Google Glass—in vogue? How the device is shattering the barrier between fashion and tech

Posted by:

Google Glass was the centerpiece of a spread in this month’s Vogue magazine. Photo: Max Braun/Flickr

In its most recent September issue, Vogue offers a futuristic vision of fashion that blurs the line between gadget and accessory. A 12-page spread titled “The Final Frontier” features models wearing Oscar de la Renta and Gucci, gazing out over a space age landscape, taking in the view through the lenses of Google Glass. The subtle details of the shoot’s art direction — a hand resting on the Glass frames, the light reflecting off the lens, a shot as if the camera were wearing Glass — suggest that these glasses are the future.

Sergey Brin: Why Google Glass? Sergey Brin: Why Google Glass? Glass, the wearable computer that Google’s Sergey Brin shared at TED2013, is the first mainstream electronic device to be worn and operated on your face. Following in the footsteps of eyeglasses and wristwatches, Glass just might be the next revolution in wearable technology.

With Glass, Google hopes to achieve ubiquitous computing — a constantly accessible digital information source that can be controlled without lifting a finger. As Brin explained in his talk, Glass’s aim is to minimize technological distractions and quickly return users to their immediate surroundings by providing fast access to information. The device — which can take photos, send texts and tweets, and look up information — is voice-operated and intentionally located above the right eye, for quick glances rather than extensive web browsing. Its slogan: “Getting technology out of the way.”

Glass’ developers knew that no mater how functional the gadget, it would be useful only if people wanted to wear it and it was considered “cool” to wear in public. (To that end, perhaps it helps that TED attendee Chris Kluwe, the kicker for Oakland, wore Glass at a practice last month.) “If it doesn’t meet a minimum bar for comfort and style, it just doesn’t matter what it will do,” Steve Lee, who was involved in the development of Glass, told The New York Times last month.

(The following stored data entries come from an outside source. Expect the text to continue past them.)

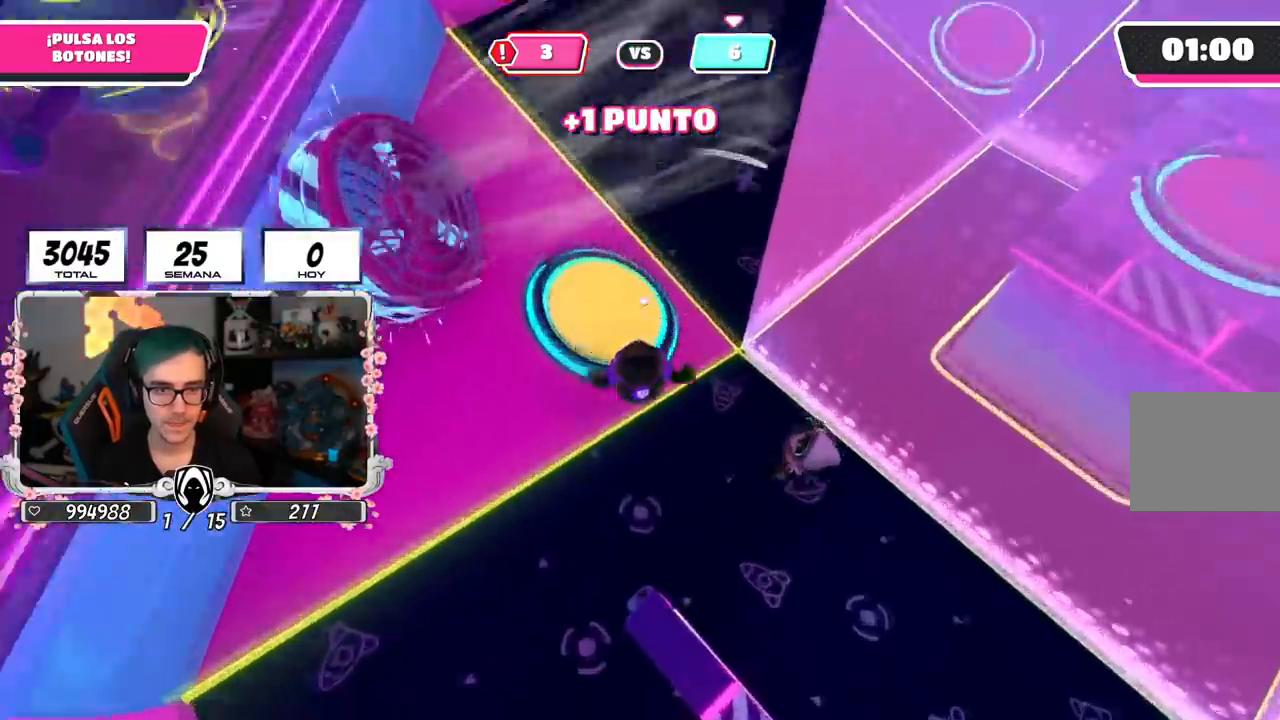
{"buttons": [], "left_stick": "up-right", "right_stick": "right", "events": [[400, "left_stick", "up-right"], [400, "right_stick", "right"]]}
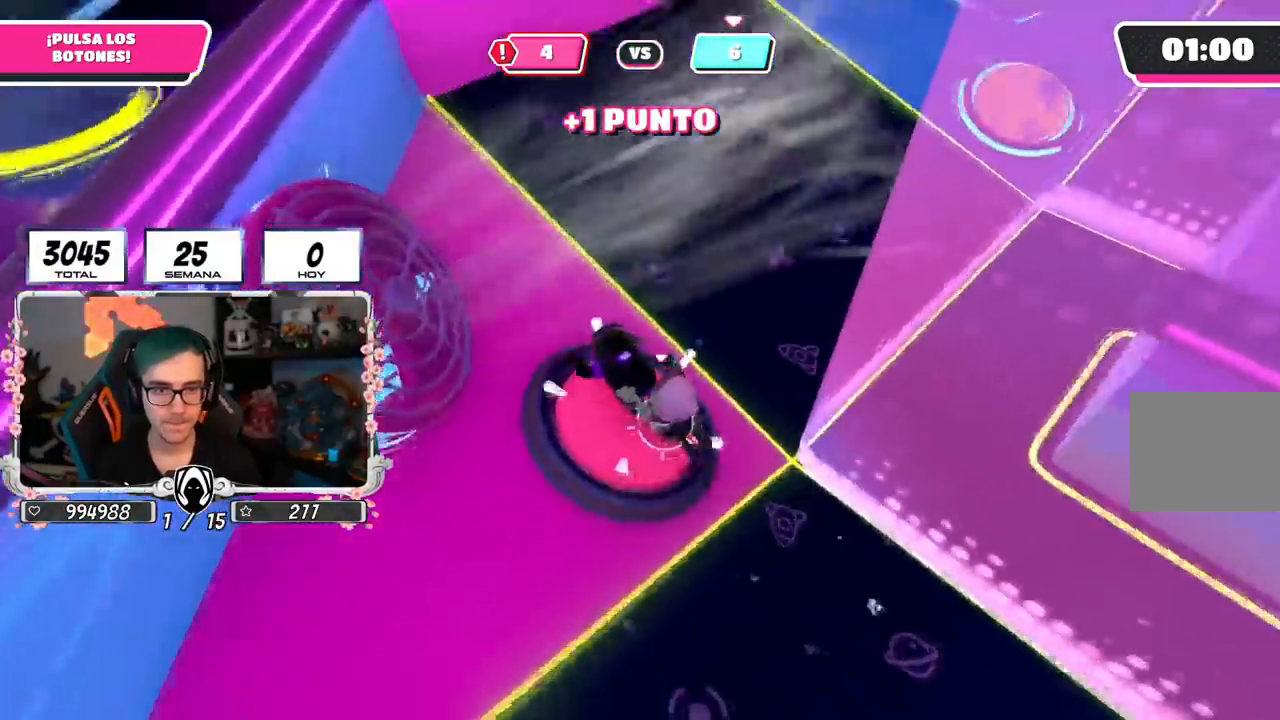
{"buttons": [], "left_stick": "up", "right_stick": "center", "events": [[267, "left_stick", "up"], [317, "right_stick", "center"]]}
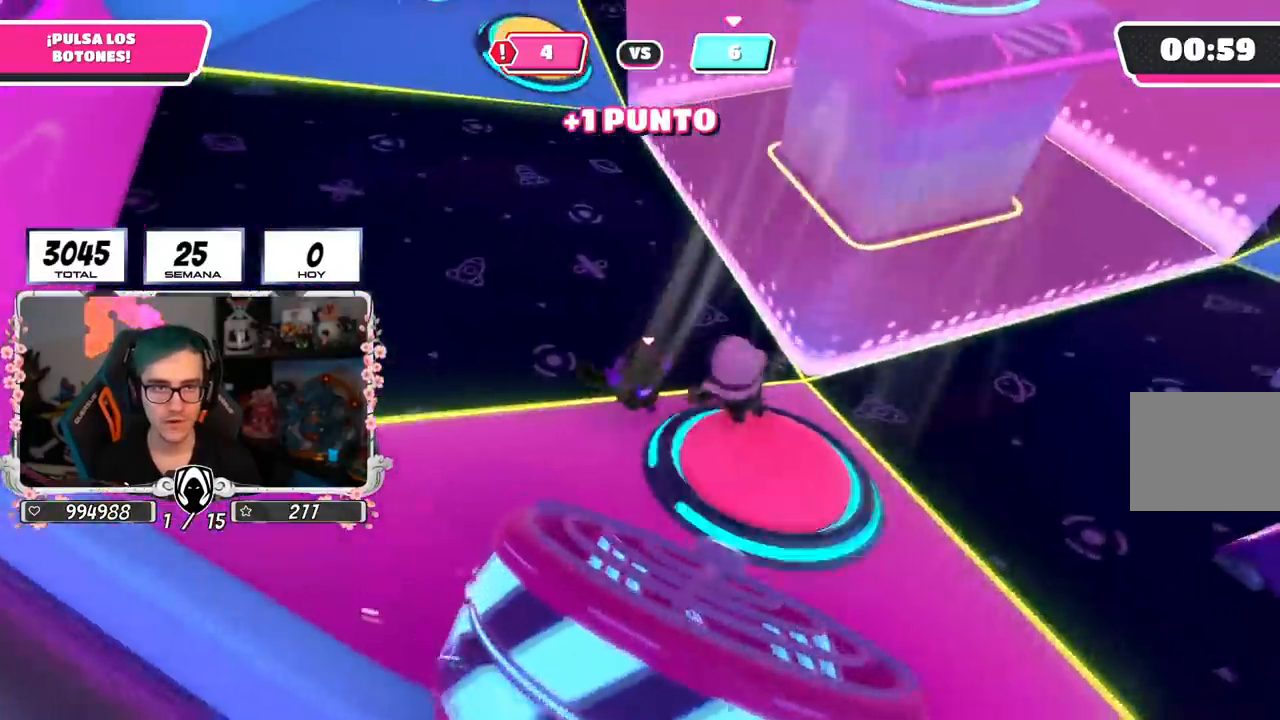
{"buttons": [], "left_stick": "up", "right_stick": "center", "events": [[67, "left_stick", "up-left"], [284, "left_stick", "up"]]}
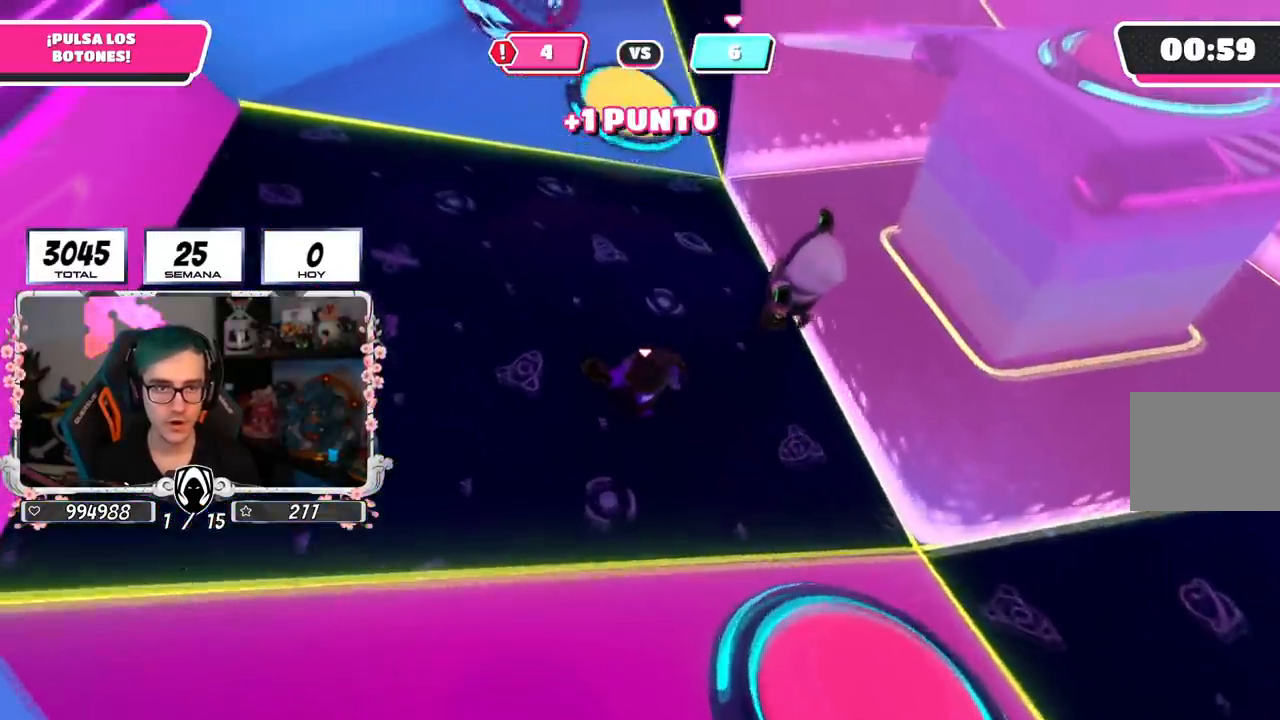
{"buttons": ["R2"], "left_stick": "up-right", "right_stick": "center", "events": [[267, "left_stick", "up-right"], [418, "R2", "down"]]}
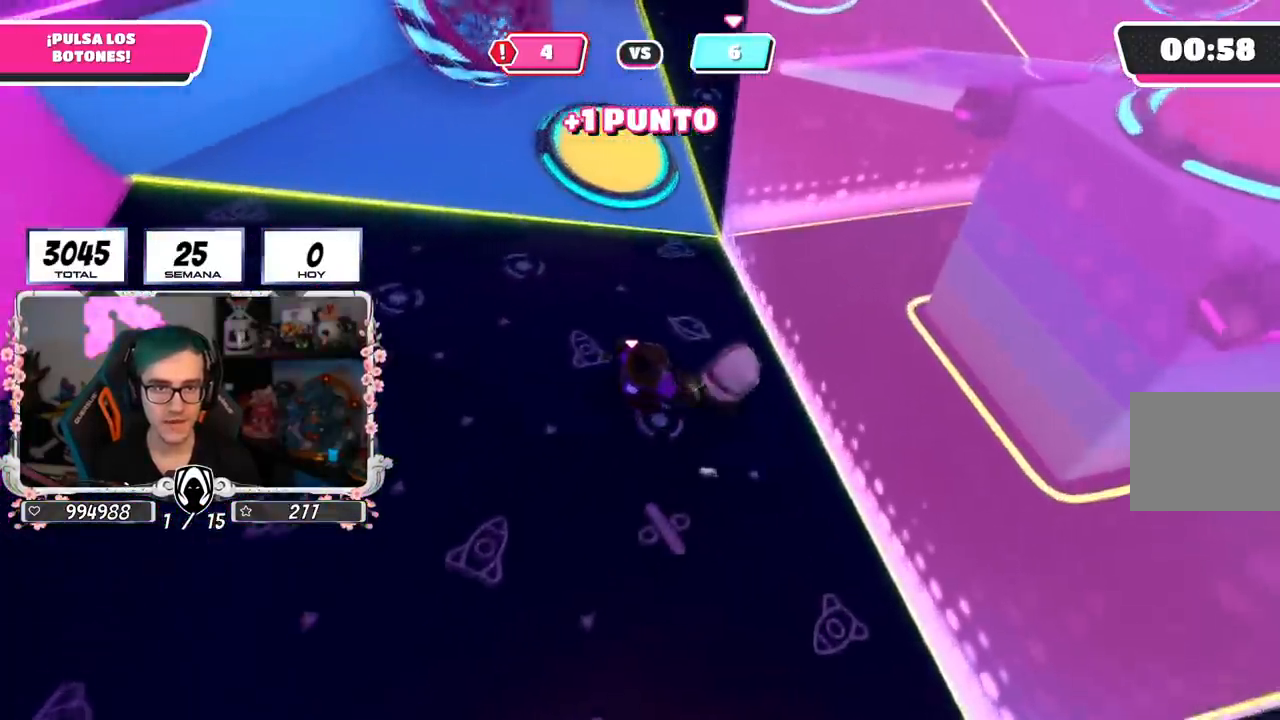
{"buttons": [], "left_stick": "up-left", "right_stick": "center", "events": [[217, "left_stick", "left"], [234, "right_stick", "down-left"], [250, "R2", "up"], [467, "right_stick", "center"], [484, "left_stick", "up-left"]]}
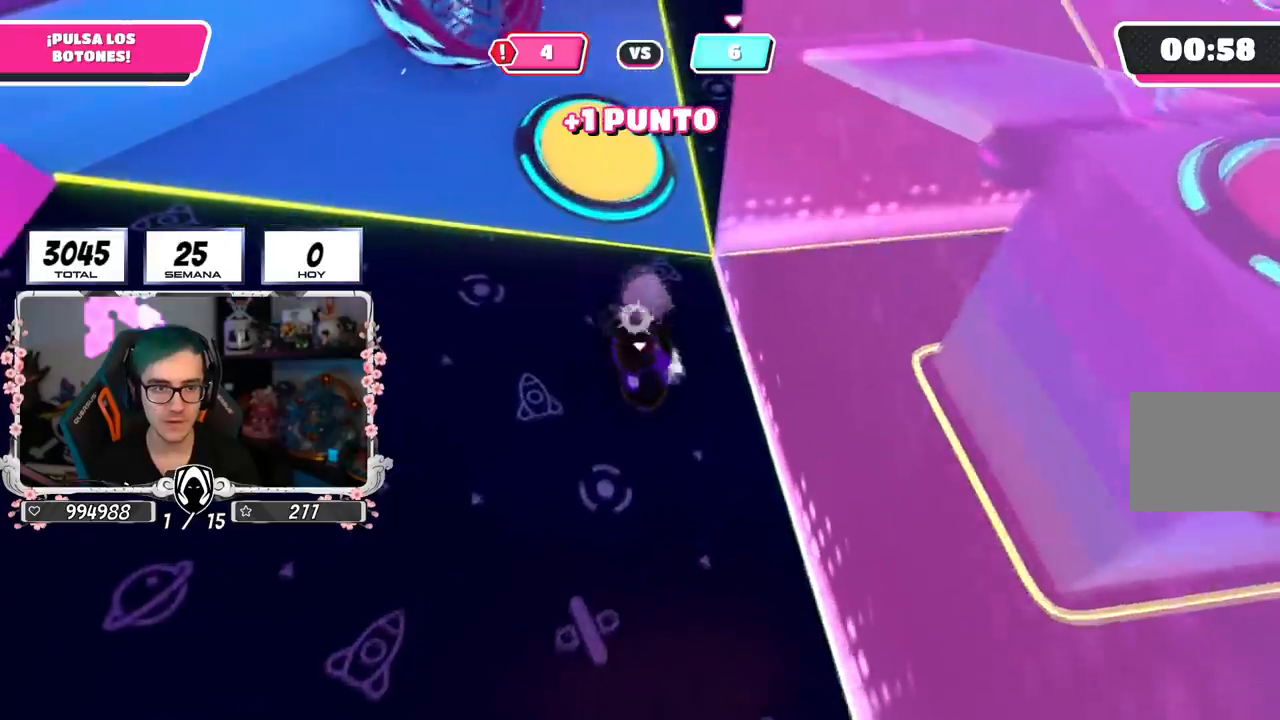
{"buttons": ["SQUARE"], "left_stick": "up-left", "right_stick": "center", "events": [[17, "left_stick", "up"], [317, "CROSS", "down"], [384, "SQUARE", "down"], [451, "CROSS", "up"], [501, "left_stick", "up-left"]]}
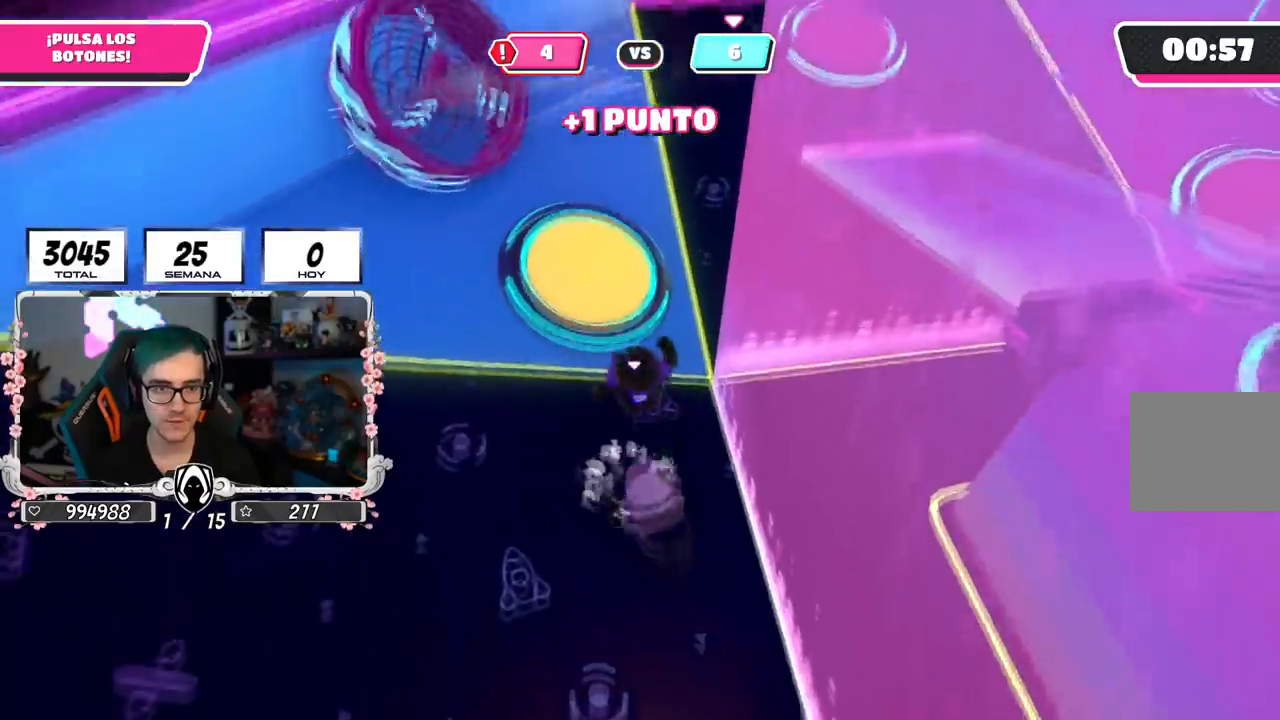
{"buttons": [], "left_stick": "up-right", "right_stick": "right", "events": [[17, "SQUARE", "up"], [284, "right_stick", "right"], [400, "left_stick", "up-right"]]}
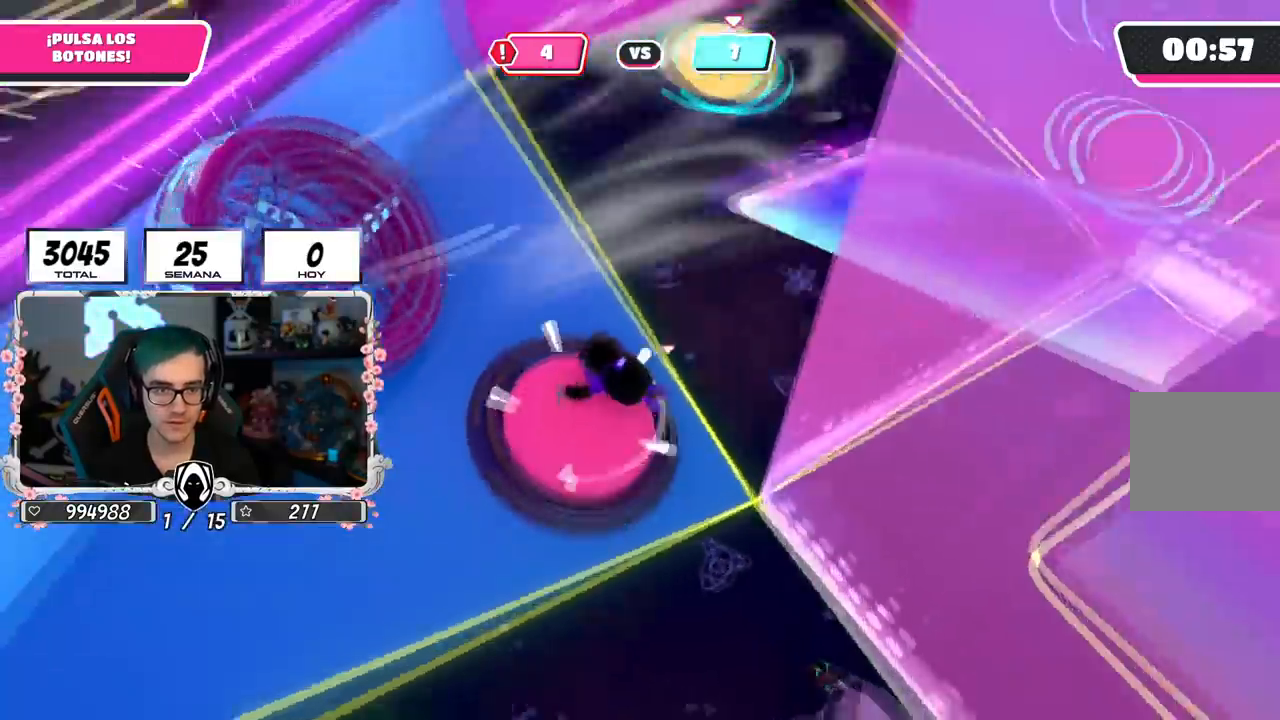
{"buttons": [], "left_stick": "up-left", "right_stick": "center", "events": [[67, "right_stick", "up-right"], [317, "right_stick", "left"], [351, "left_stick", "up-left"], [501, "right_stick", "center"]]}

This is where fashion design comes in. Google recruited Swedish designer Isabelle Olsson to streamline and stylize the device, which in prototypes was bulky and awkward. In fact, the earliest versions included chopsticks, fishing line and coat hangers — as Google’s Tom Chi explained in a talk at last year’s TEDYouth. The “nose-born weight” was too much to bear, and the plastic white frames made with a 3-D printer were cumbersome, especially with a cell phone taped to their side. The slick frames are now available in five colors — charcoal, tangerine, shale, cotton and sky — and have been streamlined to the bare bones minimum, channeling Japanese design.

Google’s target clientele is the general public, but it doesn’t hurt to have fashion heavyweights like Diane von Furstenberg as endorsers. Von Furstenberg incorporated Glass into her show at New York Fashion Week last year and has been a strong advocate of the frames. As she told The New York Times, accessories “tell someone that extra bit about you, and I think to wear Glass is to show that you are engaged, you are current, you are open to new things.” In other words: Glass can be a fashion statement.

But the current Glass frames have also been called a fashion faux pas. They have been criticized for looking dorky and futuristic, — a “Segway for your face,” as writer Matt Novak put it. The blog “White Men Wearing Google Glass” wryly pokes fun at both the frame’s style and the tech industry’s white male dominance. A recent Saturday Night Live sketch highlights the awkward functionality of the gadget, and paints a portrait of how the device is viewed in some circles.

The team at Glass has acknowledged some of the negative feedback it has received, and other frame designs seem to be in the works. Olsson recently posted a photo on her Google+ page of a more conventional glasses frame that incorporates Glass while steering away from the sci-fi look. Google is also considering partnering with Ray-Ban or Warby Parker to design additional frame styles.

In some respects, Glass is simply the newest innovation in performance-enhancing wearable technology. We’ve grown accustomed to calculator watches, hearing aids, and Nike+iPod armbands. But Glass could be a game-changer, as it ventures to make an electronic device fashionable and allows unprecedented access to information with the blink of an eye.